By Sara Williscroft, ABC, CDMP
A job search usually starts in front of a computer or on your cell phone. In fact, most job searchers end up emailing a litany of resumes from the comfort of your Lazy Boy, likely wearing your pyjamas. Yet, passive searches like this, equate to only a 20 percent success rate.
In fact, most people find their next opportunity through networking and informational interviews. But how do you set yourself up for success? How do you put your best foot forward and get the lead you need? Here are five tips from an oil and gas recruiter that will help you nail your next information interview:
- Start close to home.
Go through your current contact list and identify the people already in your corner. These are the people that could have a vested interest in helping you get your next job. Don’t be afraid to use your IABC membership as a conduit to a conversation – talking about our last event, or even something you read on the blog is an easy conversation starter.

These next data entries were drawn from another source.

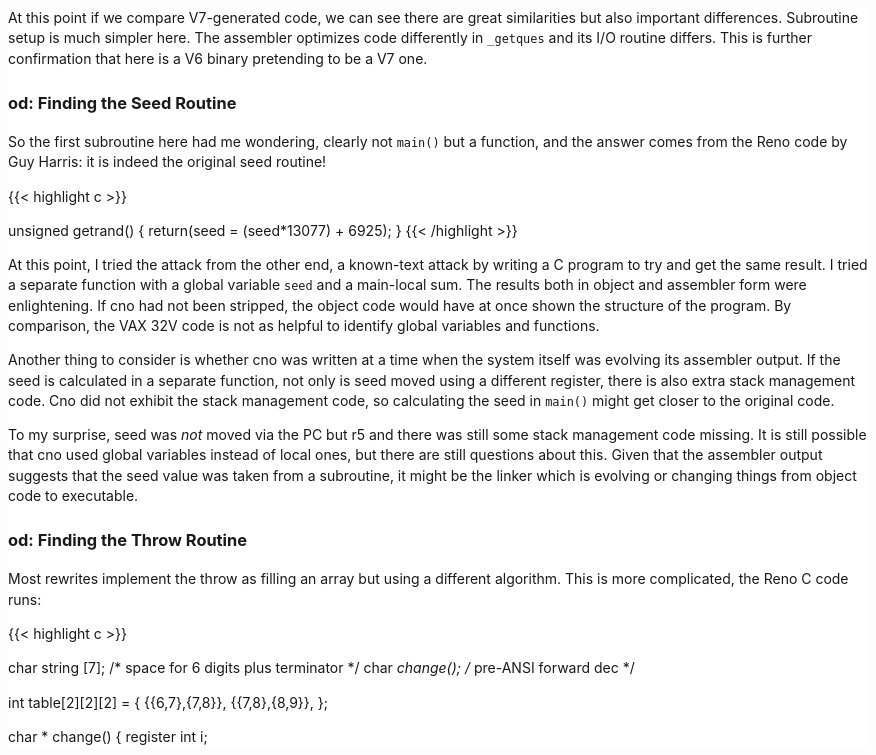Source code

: At this point if we compare V7-generated code, we can see there are great
similarities but also important differences. Subroutine setup is much simpler
here. The assembler optimizes code differently in `_getques` and its
I/O routine differs. This is further confirmation that here is a V6 binary
pretending to be a V7 one. 

### od: Finding the Seed Routine

So the first subroutine here had me wondering, clearly not `main()` but a function, and the
answer comes from the Reno code by Guy Harris: it is indeed the original seed routine!

{{< highlight c >}}

unsigned getrand()
{
    return(seed = (seed*13077) + 6925);
}
{{< /highlight >}}

At this point, I tried the attack from the other end, a known-text attack by writing a C
program to try and get the same result. I tried a separate function with a global variable
`seed` and a main-local sum. The results both in object and assembler form were enlightening.
If cno had not been stripped, the object code would have at once shown the structure of the
program. By comparison, the VAX 32V code is not as helpful to identify global variables and
functions. 

Another thing to consider is whether cno was written at a time when the system itself was
evolving its assembler output. If the seed is calculated in a separate function, not only is
seed moved using a different register, there is also extra stack management code. Cno did not
exhibit the stack management code, so calculating the seed in `main()` might get closer to the
original code.

To my surprise, seed was *not* moved via the PC but r5 and there was still some stack
management code missing.  It is still possible that cno used global variables instead of local
ones, but there are still questions about this.  Given that the assembler output suggests that
the seed value was taken from a subroutine, it might be the linker which is evolving or
changing things from object code to executable.

### od: Finding the Throw Routine

Most rewrites implement the throw as filling an array but using a different algorithm. This is
more complicated, the Reno C code runs:

{{< highlight c >}}

char string [7]; /* space for 6 digits plus terminator */
char *change();  /* pre-ANSI forward dec */

int table[2][2][2] = {
    {{6,7},{7,8}},
    {{7,8},{8,9}},
};

char *
change()
{
    register int i;


[1]: /stuff/computers/ching/ "Ching"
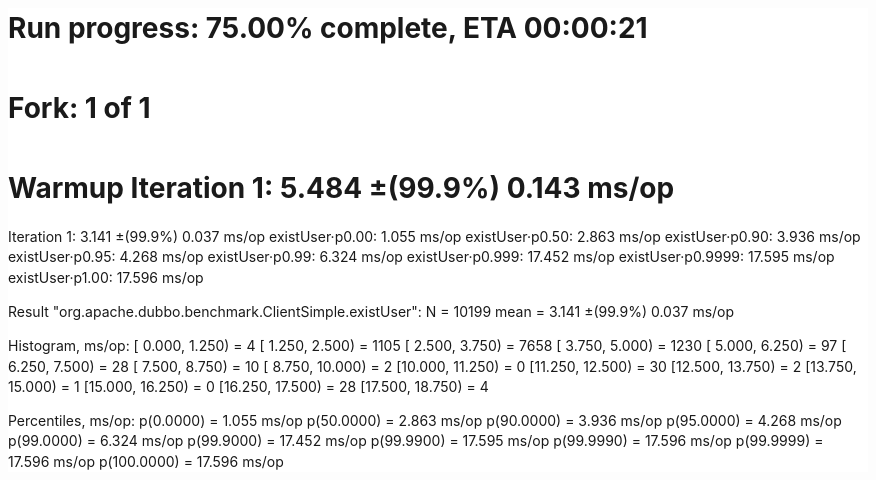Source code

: # Run progress: 75.00% complete, ETA 00:00:21
# Fork: 1 of 1
# Warmup Iteration   1: 5.484 ±(99.9%) 0.143 ms/op
Iteration   1: 3.141 ±(99.9%) 0.037 ms/op
                 existUser·p0.00:   1.055 ms/op
                 existUser·p0.50:   2.863 ms/op
                 existUser·p0.90:   3.936 ms/op
                 existUser·p0.95:   4.268 ms/op
                 existUser·p0.99:   6.324 ms/op
                 existUser·p0.999:  17.452 ms/op
                 existUser·p0.9999: 17.595 ms/op
                 existUser·p1.00:   17.596 ms/op



Result "org.apache.dubbo.benchmark.ClientSimple.existUser":
  N = 10199
  mean =      3.141 ±(99.9%) 0.037 ms/op

  Histogram, ms/op:
    [ 0.000,  1.250) = 4 
    [ 1.250,  2.500) = 1105 
    [ 2.500,  3.750) = 7658 
    [ 3.750,  5.000) = 1230 
    [ 5.000,  6.250) = 97 
    [ 6.250,  7.500) = 28 
    [ 7.500,  8.750) = 10 
    [ 8.750, 10.000) = 2 
    [10.000, 11.250) = 0 
    [11.250, 12.500) = 30 
    [12.500, 13.750) = 2 
    [13.750, 15.000) = 1 
    [15.000, 16.250) = 0 
    [16.250, 17.500) = 28 
    [17.500, 18.750) = 4 

  Percentiles, ms/op:
      p(0.0000) =      1.055 ms/op
     p(50.0000) =      2.863 ms/op
     p(90.0000) =      3.936 ms/op
     p(95.0000) =      4.268 ms/op
     p(99.0000) =      6.324 ms/op
     p(99.9000) =     17.452 ms/op
     p(99.9900) =     17.595 ms/op
     p(99.9990) =     17.596 ms/op
     p(99.9999) =     17.596 ms/op
    p(100.0000) =     17.596 ms/op

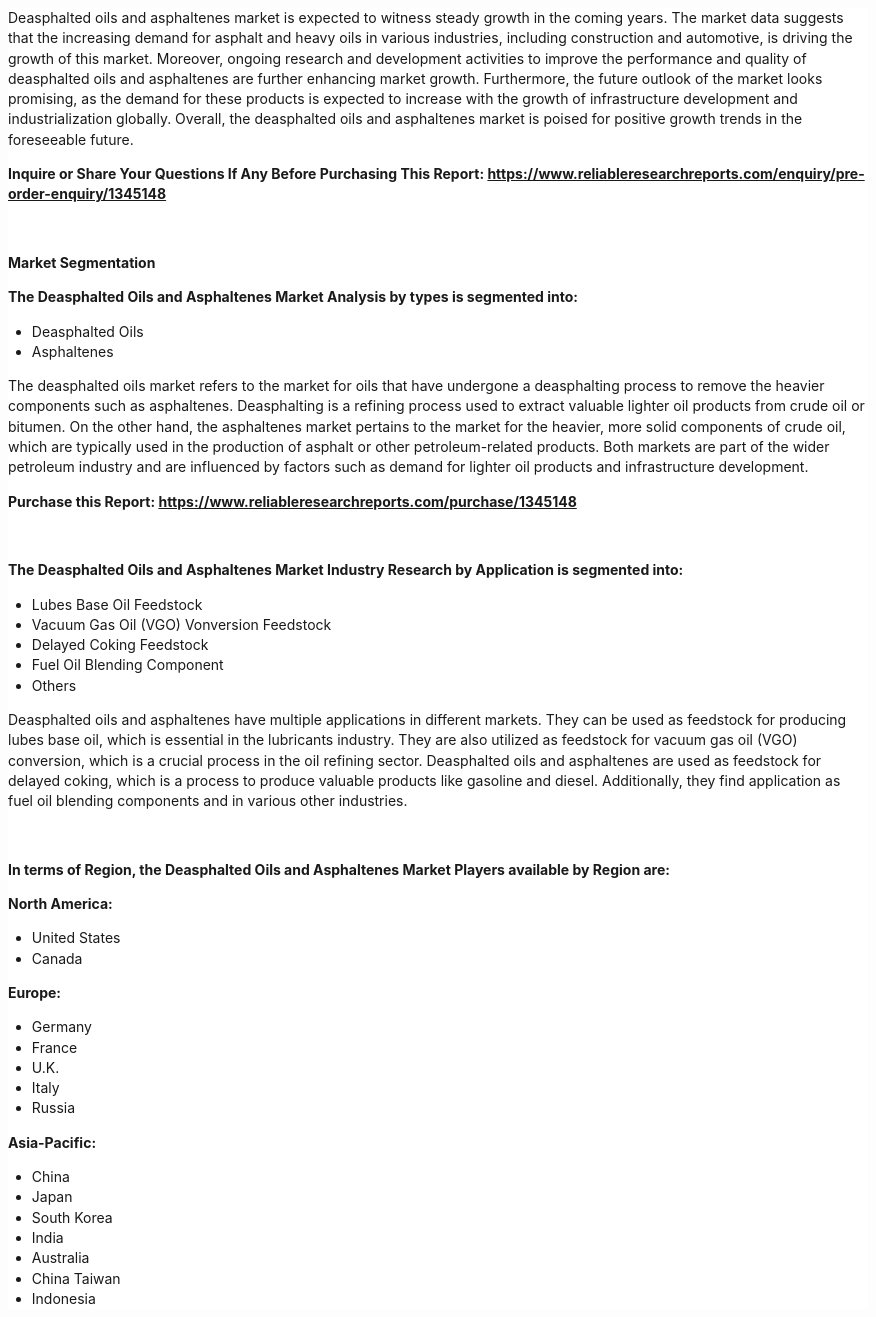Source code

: <p><p>Deasphalted oils and asphaltenes market is expected to witness steady growth in the coming years. The market data suggests that the increasing demand for asphalt and heavy oils in various industries, including construction and automotive, is driving the growth of this market. Moreover, ongoing research and development activities to improve the performance and quality of deasphalted oils and asphaltenes are further enhancing market growth. Furthermore, the future outlook of the market looks promising, as the demand for these products is expected to increase with the growth of infrastructure development and industrialization globally. Overall, the deasphalted oils and asphaltenes market is poised for positive growth trends in the foreseeable future.</p></p>
<p><strong>Inquire or Share Your Questions If Any Before Purchasing This Report: <a href="https://www.reliableresearchreports.com/enquiry/pre-order-enquiry/1345148">https://www.reliableresearchreports.com/enquiry/pre-order-enquiry/1345148</a></strong></p>
<p>&nbsp;</p>
<p><strong>Market Segmentation</strong></p>
<p><strong>The Deasphalted Oils and Asphaltenes Market Analysis by types is segmented into:</strong></p>
<p><ul><li>Deasphalted Oils</li><li>Asphaltenes</li></ul></p>
<p><p>The deasphalted oils market refers to the market for oils that have undergone a deasphalting process to remove the heavier components such as asphaltenes. Deasphalting is a refining process used to extract valuable lighter oil products from crude oil or bitumen. On the other hand, the asphaltenes market pertains to the market for the heavier, more solid components of crude oil, which are typically used in the production of asphalt or other petroleum-related products. Both markets are part of the wider petroleum industry and are influenced by factors such as demand for lighter oil products and infrastructure development.</p></p>
<p><strong>Purchase this Report:&nbsp;<a href="https://www.reliableresearchreports.com/purchase/1345148">https://www.reliableresearchreports.com/purchase/1345148</a></strong></p>
<p>&nbsp;</p>
<p><strong>The Deasphalted Oils and Asphaltenes Market Industry Research by Application is segmented into:</strong></p>
<p><ul><li>Lubes Base Oil Feedstock</li><li>Vacuum Gas Oil (VGO) Vonversion Feedstock</li><li>Delayed Coking Feedstock</li><li>Fuel Oil Blending Component</li><li>Others</li></ul></p>
<p><p>Deasphalted oils and asphaltenes have multiple applications in different markets. They can be used as feedstock for producing lubes base oil, which is essential in the lubricants industry. They are also utilized as feedstock for vacuum gas oil (VGO) conversion, which is a crucial process in the oil refining sector. Deasphalted oils and asphaltenes are used as feedstock for delayed coking, which is a process to produce valuable products like gasoline and diesel. Additionally, they find application as fuel oil blending components and in various other industries.</p></p>
<p>&nbsp;</p>
<p><strong>In terms of Region, the Deasphalted Oils and Asphaltenes Market Players available by Region are:</strong></p>
<p>
    <p> <strong> North America: </strong>
        <ul>
            <li>United States</li>
            <li>Canada</li>
        </ul>
        </p> 
    <p> <strong> Europe: </strong>
        <ul>
            <li>Germany</li>
            <li>France</li>
            <li>U.K.</li>
            <li>Italy</li>
            <li>Russia</li>
        </ul>
        </p> 
    <p> <strong> Asia-Pacific: </strong>
        <ul>
            <li>China</li>
            <li>Japan</li>
            <li>South Korea</li>
            <li>India</li>
            <li>Australia</li>
            <li>China Taiwan</li>
            <li>Indonesia</li>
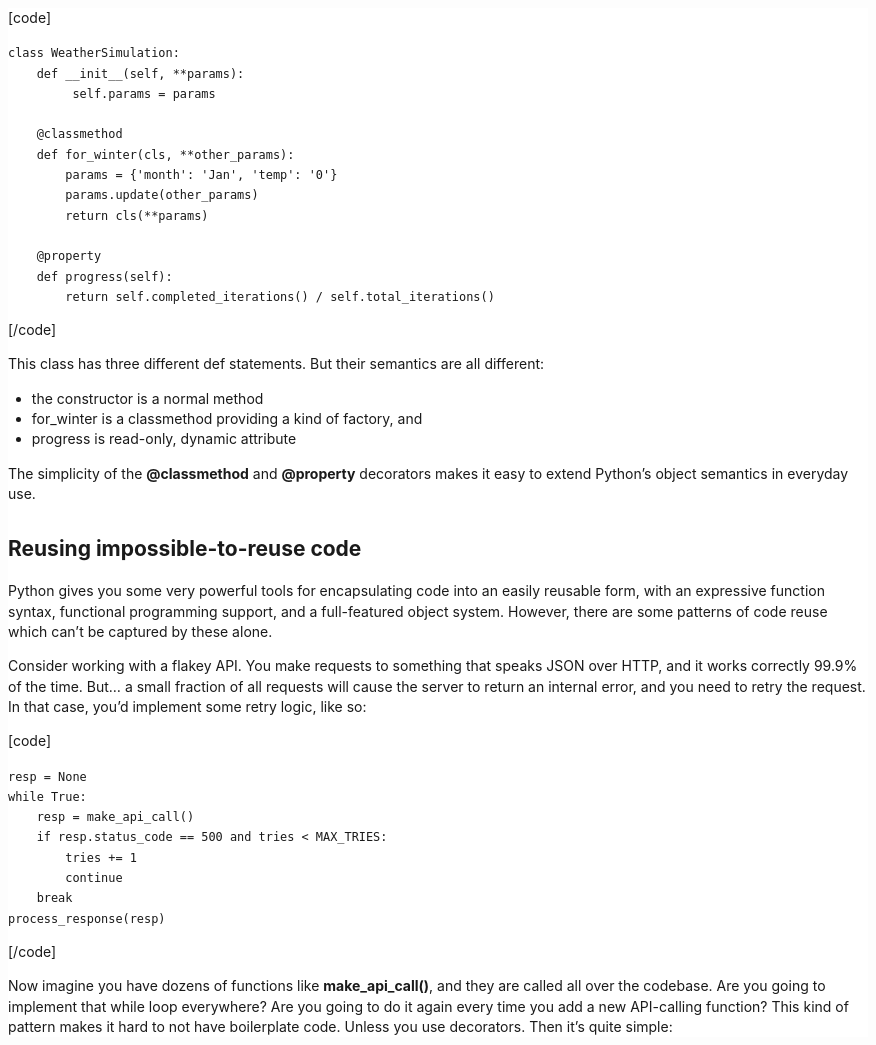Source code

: [code]

    class WeatherSimulation:
        def __init__(self, **params):
             self.params = params
    
        @classmethod
        def for_winter(cls, **other_params):
            params = {'month': 'Jan', 'temp': '0'}
            params.update(other_params)
            return cls(**params)
    
        @property
        def progress(self):
            return self.completed_iterations() / self.total_iterations()
    
[/code]

This class has three different def statements. But their semantics are all
different:

  * the constructor is a normal method
  * for_winter is a classmethod providing a kind of factory, and
  * progress is read-only, dynamic attribute

The simplicity of the **@classmethod** and **@property** decorators makes it
easy to extend Python’s object semantics in everyday use.

## Reusing impossible-to-reuse code

Python gives you some very powerful tools for encapsulating code into an
easily reusable form, with an expressive function syntax, functional
programming support, and a full-featured object system. However, there are
some patterns of code reuse which can’t be captured by these alone.

Consider working with a flakey API. You make requests to something that speaks
JSON over HTTP, and it works correctly 99.9% of the time. But… a small
fraction of all requests will cause the server to return an internal error,
and you need to retry the request. In that case, you’d implement some retry
logic, like so:

[code]

    resp = None
    while True:
        resp = make_api_call()
        if resp.status_code == 500 and tries < MAX_TRIES:
            tries += 1
            continue
        break
    process_response(resp)
    
[/code]

Now imagine you have dozens of functions like **make_api_call()**, and they
are called all over the codebase. Are you going to implement that while loop
everywhere? Are you going to do it again every time you add a new API-calling
function? This kind of pattern makes it hard to not have boilerplate code.
Unless you use decorators. Then it’s quite simple:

- Be interested, not interesting.
The meeting should be about 30 minutes long, with the majority of it focused on talking about them. Come prepared with three to five really insightful, thoughtful questions about their work and their career progression. The goal is to hear their story, what they know, who they know and advice on how to go forward.
- Show up.
The biggest mistake you can make in these initial meetings is appearing desperate. No matter how much you have riding on these meetings, always look confident, poised and dressed as if you were at an actual job interview. If you don’t believe in yourself, no one else will either.
- Leave with a name.
At the end of the conversation, ask if they know anyone else that you should connect with. You want to grow your network and arrange the next informational interview that could get you closer to the job. And don’t forget to ask them if there is anything you can do to help THEM. This positions you as a professional that is thoughtful and ready to jump in and help – a person anyone would want on their team.
- Follow-up, but not too much.
Take notes throughout the meeting, ask questions and a week or so later, send an email thanking them for the meeting and following-up on something they had said. You could even suggest that if they come across any jobs that may suit you, to forward them on. Your job now is to keep in touch without bombarding them with emails.
These interviews can be awkward, but by putting your best self forward and following these tips, you will set yourself up for a great conversation that could be the one that helps you land your next job.